Both solutions will require sourcing and fitting tracks and genoa cars and two size 8 Lewmar winches. In addition your sailmaker will happily advise you and quote your for a new headsail. In price terms you will need to allow for the headsail (circa £650) two winches, track and cars and longer genoa sheets and loads of fixing bolts. However the upside of you near on grands expenditure will be to transform your boat into the lively little cruiser racer that David Thomas intended in the first place.

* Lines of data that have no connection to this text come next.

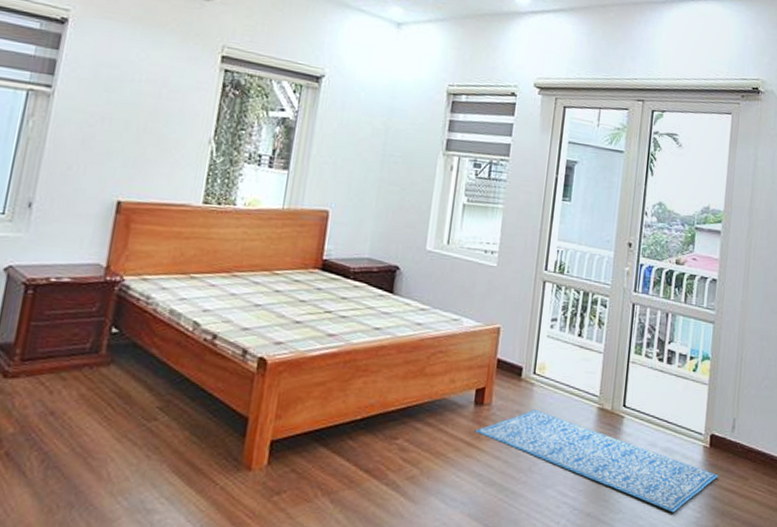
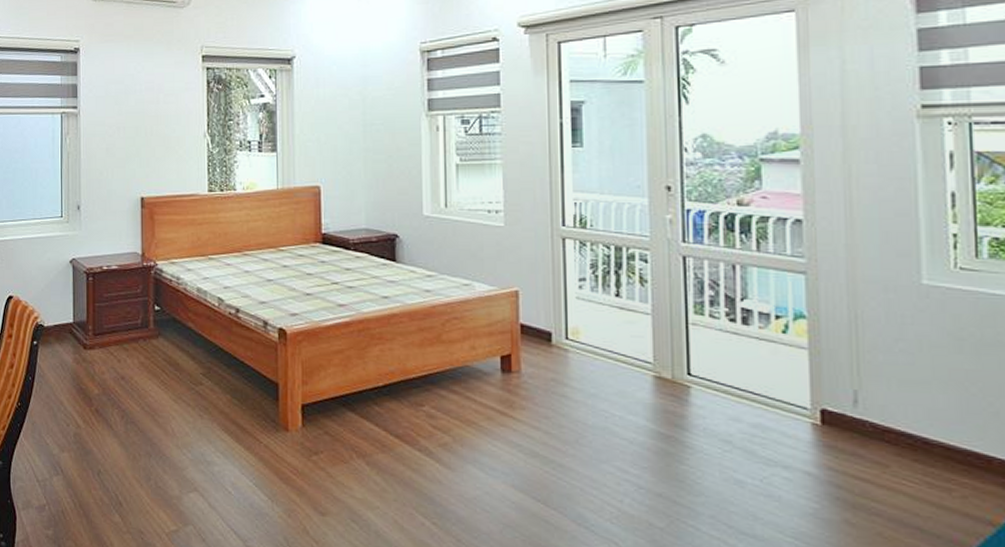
rug: present [475,409,719,513] -> none [506,378,840,501]

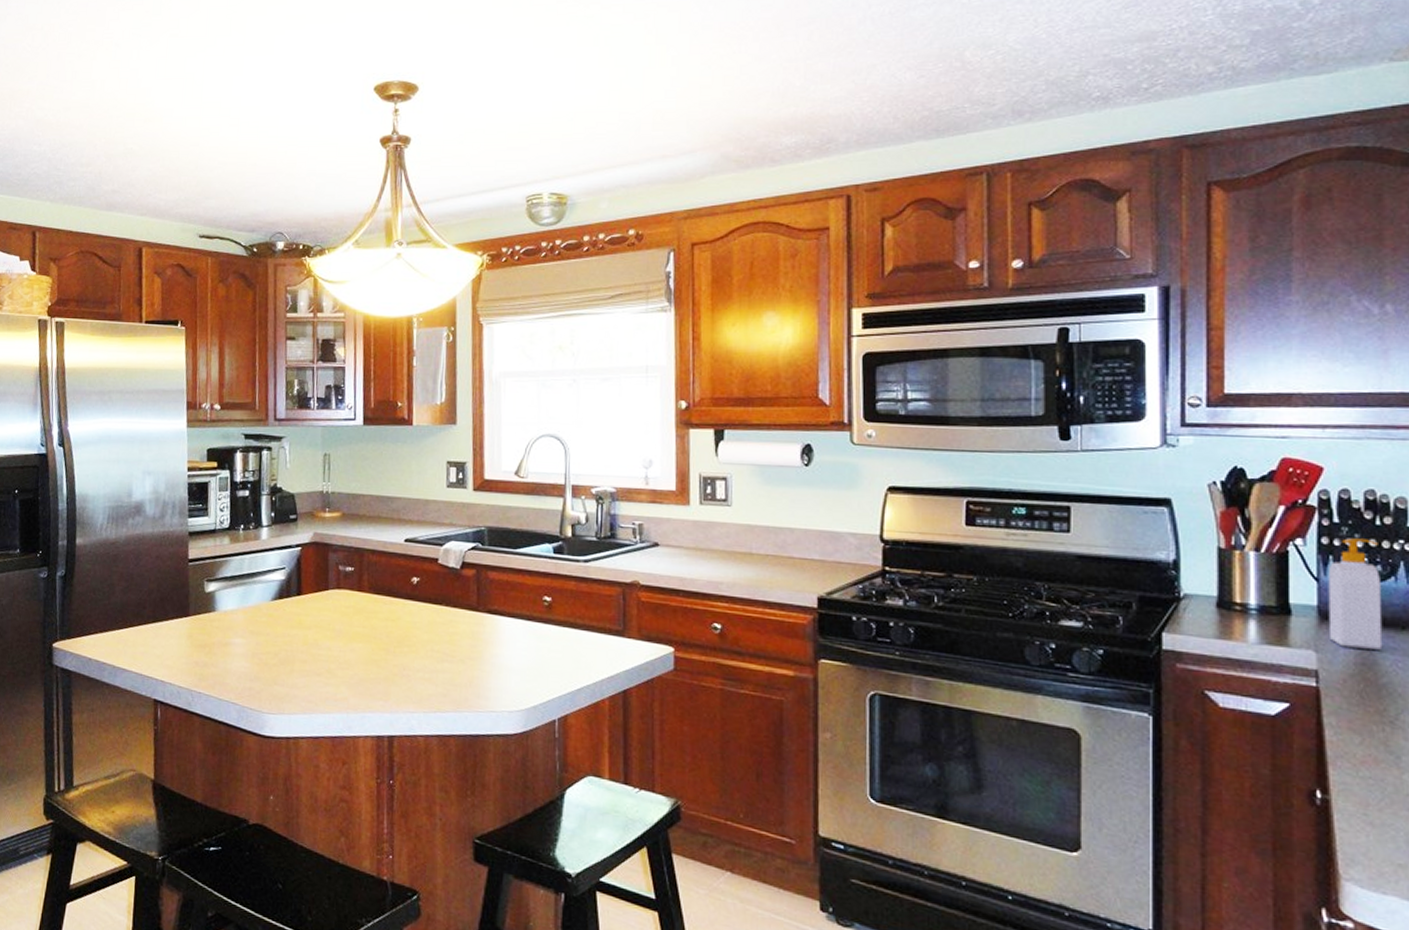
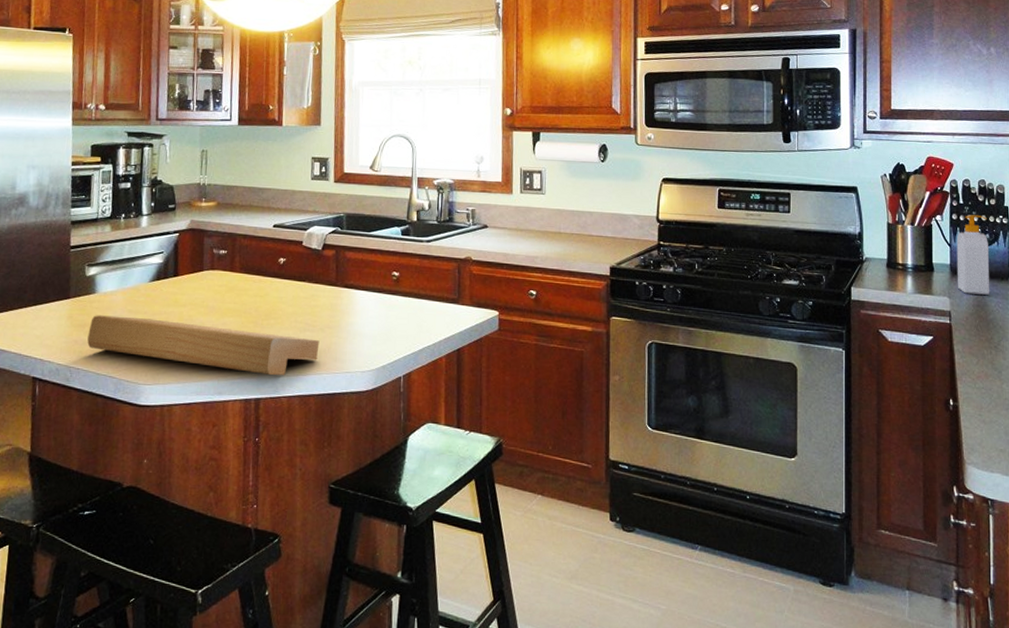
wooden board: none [208,635,460,711] -> present [87,315,320,376]

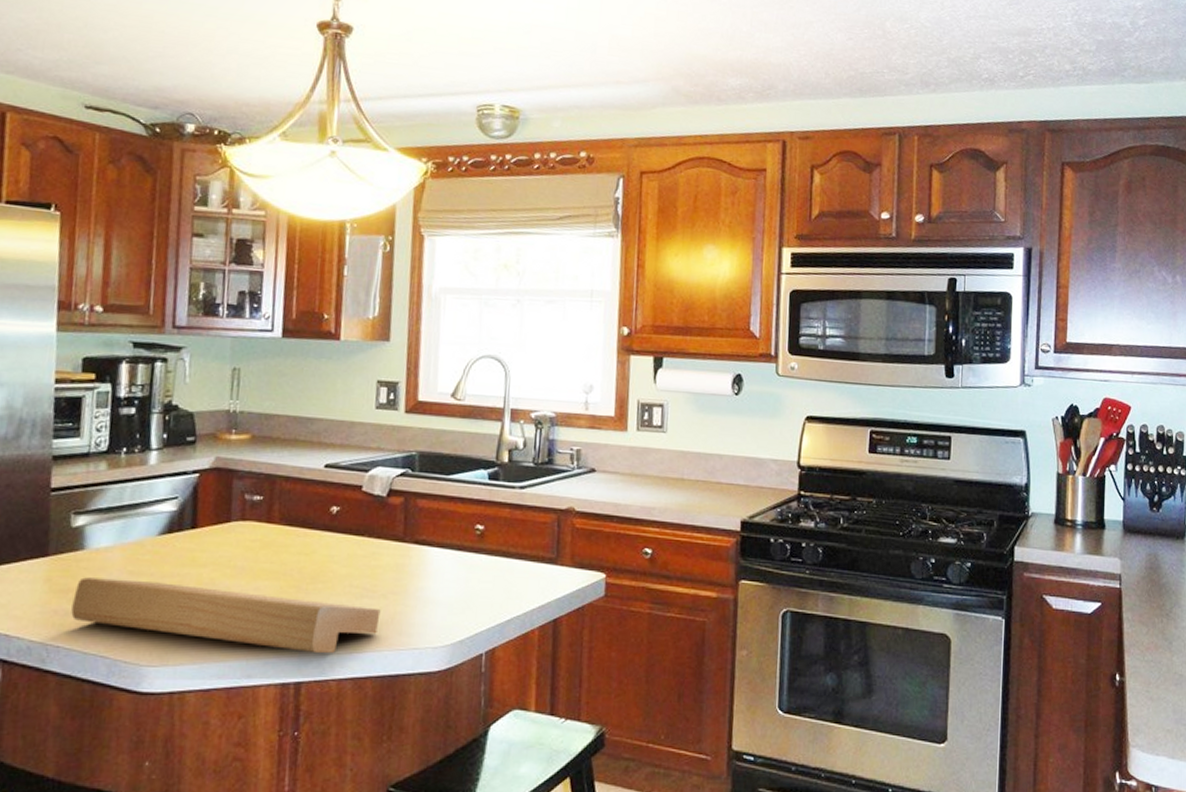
soap bottle: present [956,215,990,295] -> none [1129,465,1165,556]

If you come to Southampton Boat show, come to the pontoon and I'll be there with the Dehlers.
Derm
 
Can't advise on the conversion but I had a 125% genny, outboard sheeted, made by Goacher which worked well on my 272.
 
Last year I got Goachers to make me a conventionally sheeted genoa for my Hunter Channel 31. On this boat the shrouds come down to the gunwales so sheeting outside them isn't an option: the tracks go on the outer edges of the cabin roof and the sheets are led via jammer turning blocks to the existing coachroof-mounted winches. My boat's handbook included a drawing of the layout and I'm sure there will be such a drawing for the Horizon 27. The Hunter Association would be a good place to start and is worth joining http://www.hunterassociation.org.uk/ Goachers sent someone to my boat to measure, the amount of overlap is restricted by the spreaders (we're inside the shrouds remember) but the sail is very usefully bigger than the standard self-tacker at about 110%, also, unlike the self-tacker it keeps its shape when you free off the sheet to come off the wind. Steve Goacher explained the importance of maximising the leach area and strongly advised having leach battens, a suggestion I followed - he is a many times Sonata National Champion and knows a thing or two about sailing Hunters

I've now been using the sail for two seasons, the boat can sail in lighter winds and is faster and better balanced in all winds. In stronger winds she can be sailed under jib alone and she heaves to more reliably. Single-handing is obviously more difficult than with the S/T jib as the long cockpit of the Channel 31 makes it hard to reach the winches from the tiller (this may not be the case with the Horizon 27). A dodge that improves this is to take the sheet to the windward winch which is easy with the turning blocks. Lately when single-handing I've been making use of the auto-tack feature on my Navico tiller pilot: make sure there's nothing to windward then just press the button and step forward to the bulkhead to tend the sheets.

All in all a change worth making, I've never used the self-tacker since getting the new sail.